Das hoch vertrauliche Papier fand letzte Woche, also kurz vor der Entscheidung zum EU-Rahmenabkommen, den Weg in die Öffentlichkeit – das Schweizer Radio berichtete gross, später dann auch das Schweizer Fernsehen.
Der Geheimbericht, der SRF zugespielt wurde, trägt einen unspektakulären Namen: «Institutionelles Abkommen: Mögliche Folgen eines Nicht-Abschlusses und Eventualmassnahmen.» Doch der Inhalt hat es in sich. Die Bundesverwaltung listet darin 24 Politikfelder auf, die betroffen wären, wenn der Rahmenvertrag mit der EU nicht kommt.

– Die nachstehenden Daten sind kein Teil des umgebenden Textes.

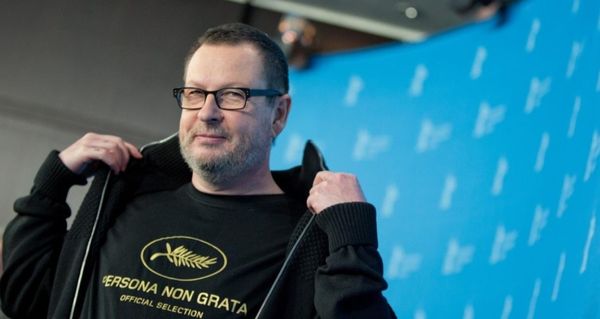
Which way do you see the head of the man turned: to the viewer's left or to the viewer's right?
to the viewer's left

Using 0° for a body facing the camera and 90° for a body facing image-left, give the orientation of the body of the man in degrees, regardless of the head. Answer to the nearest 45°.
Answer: approximately 45°
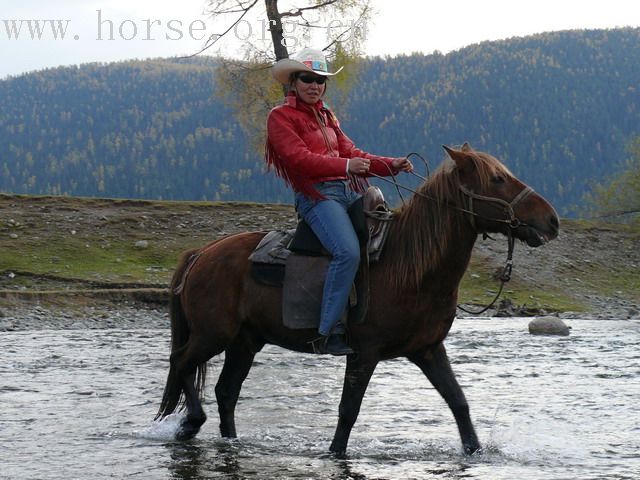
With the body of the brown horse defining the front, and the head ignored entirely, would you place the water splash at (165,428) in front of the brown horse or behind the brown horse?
behind

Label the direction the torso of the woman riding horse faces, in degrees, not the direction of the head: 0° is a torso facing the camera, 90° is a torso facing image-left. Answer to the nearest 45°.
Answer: approximately 315°

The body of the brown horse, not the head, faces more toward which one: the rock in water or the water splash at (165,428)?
the rock in water

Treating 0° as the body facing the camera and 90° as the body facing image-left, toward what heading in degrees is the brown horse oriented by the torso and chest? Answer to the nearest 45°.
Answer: approximately 270°
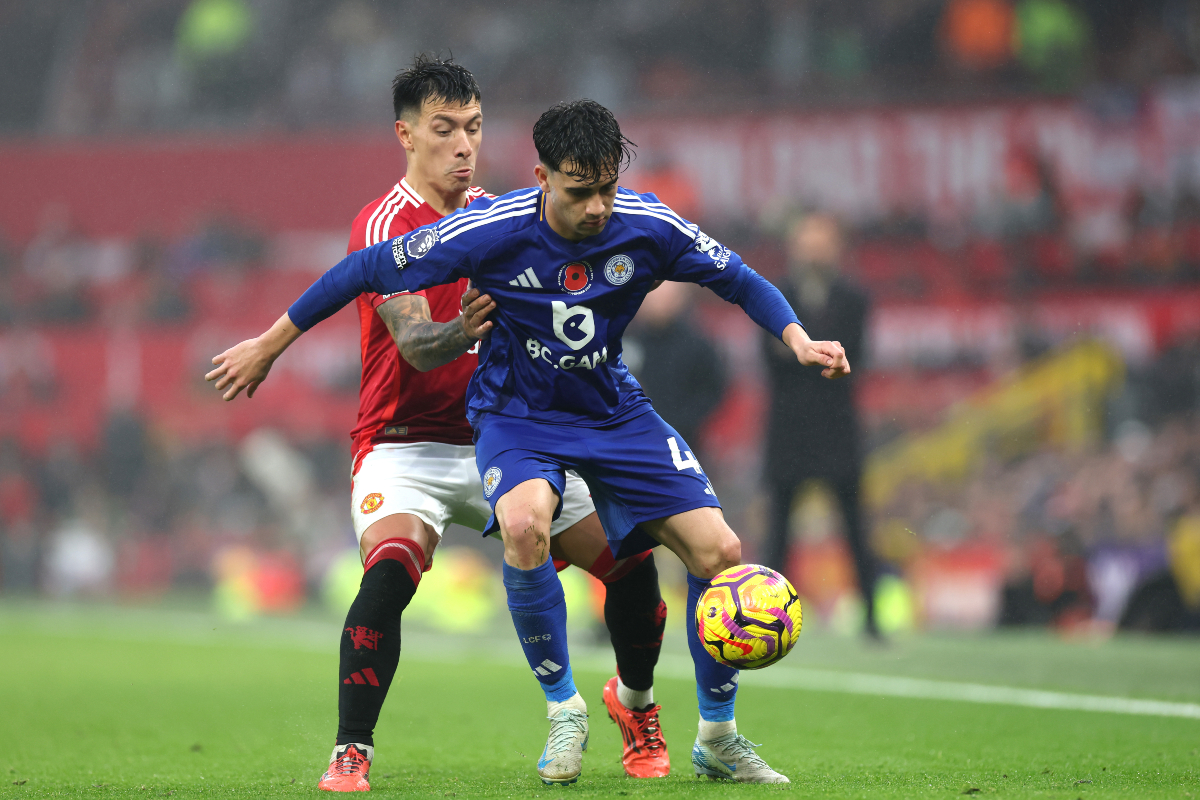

Am Mittwoch liess der Bundesrat dann den Vertrag auch tatsächlich scheitern. Er wollte das Dokument unter keinen Umständen der Öffentlichkeit zugänglich machen. Darum bekam es nicht einmal die Aussenpolitische Kommission (APK) des Parlaments. Nach der Indiskretion verlangte sie erneut, dass sie Zugang zum Dokument erhalte. Ohne Erfolg.
Jetzt gibt es ein rechtliches Nachspiel. Bei der Bundesanwaltschaft (BA) wurde Strafanzeige eingereicht, wie Recherchen zeigen. Gegenüber CH Media bestätigt die Bundesanwaltschaft: «Die BA hat gestützt auf die Strafanzeige ein Strafverfahren wegen des Verdachts der Verletzung des Amtsgeheimnisses (Art. 320 StPO) gegen Unbekannt eröffnet.» Die BA mache derzeit keine weiteren Angaben zum laufenden Strafverfahren, schreibt die Kommunikationsstelle.
Es ist die Landesregierung, die reagiert hat. «Ich kann bestätigten, dass der Bundesrat Strafklage eingereicht hat wegen Indiskretionen im Zusammenhang mit dem Dossier des Rahmenabkommens mit der EU», sagt Bundesratssprecher André Simonazzi. Mehr will auch er nicht sagen.
Recherchen zeigen, dass der Bundesrat die Strafanzeige schon vor einiger Zeit eingereicht hat. Es dürften damit mehrere Indiskretionen im Zusammenhang mit dem Rahmenabkommen von der Untersuchung der Bundesanwaltschaft betroffen sein.
In der Bundesverwaltung hat man schon seit längerem mit einer Untersuchung gerechnet. Alle Geschäfte zum Rahmenabkommen waren geheim. Sie gingen nicht über das übliche Bundesrats-Geschäftsregister.
Schon vor einer Woche hatte sich Bundesratssprecher Simonazzi sehr wortkarg gegeben auf die Frage, ob eine Strafuntersuchung im Raum stehe. «Ich habe dem nichts beizufügen, was ich dem Radio gestern gesagt habe», hielt er fest. Die Indiskretion im Zusammenhang mit dem Geheimpapier, das Radio SRF publizierte, hatte Simonazzi «aufs Schärfste» verurteilt, «weil sie den Interessen der Schweiz schadet.»
Kernstück der Indiskretionen ist neben dem Geheimbericht von SRF der Mitbericht, den Bundesrätin Viola Amherd in der Bundesratssitzung vom 12. Mai eingebracht hat. Noch am selben Tag berichtete der «Tages-Anzeiger» darüber. Er schrieb von einem «Geheimplan für einen Deal mit der EU» von Viola Amherd. Vieles deutet darauf hin, dass der Mitbericht dem «Tages-Anzeiger» vorlag.
Der Geheimbericht, den SRF in Teilen publizierte, verliert seine Brisanz nach dem offiziellen Ende des Rahmenabkommens keineswegs. Es kommt nämlich zum Schluss: In zehn Politikbereichen sind die Folgen eine Scheiterns schwerwiegend - etwa in der Landwirtschaft, beim Strom und bei der öffentlichen Gesundheit. Das Dokument zeigt aber auch auf, welche Gegenmassnahmen der Bund ergreifen würde, sollte die EU ihre Politik der Nadelstiche fortsetzen. Das könnte schon sehr bald aktuell werden.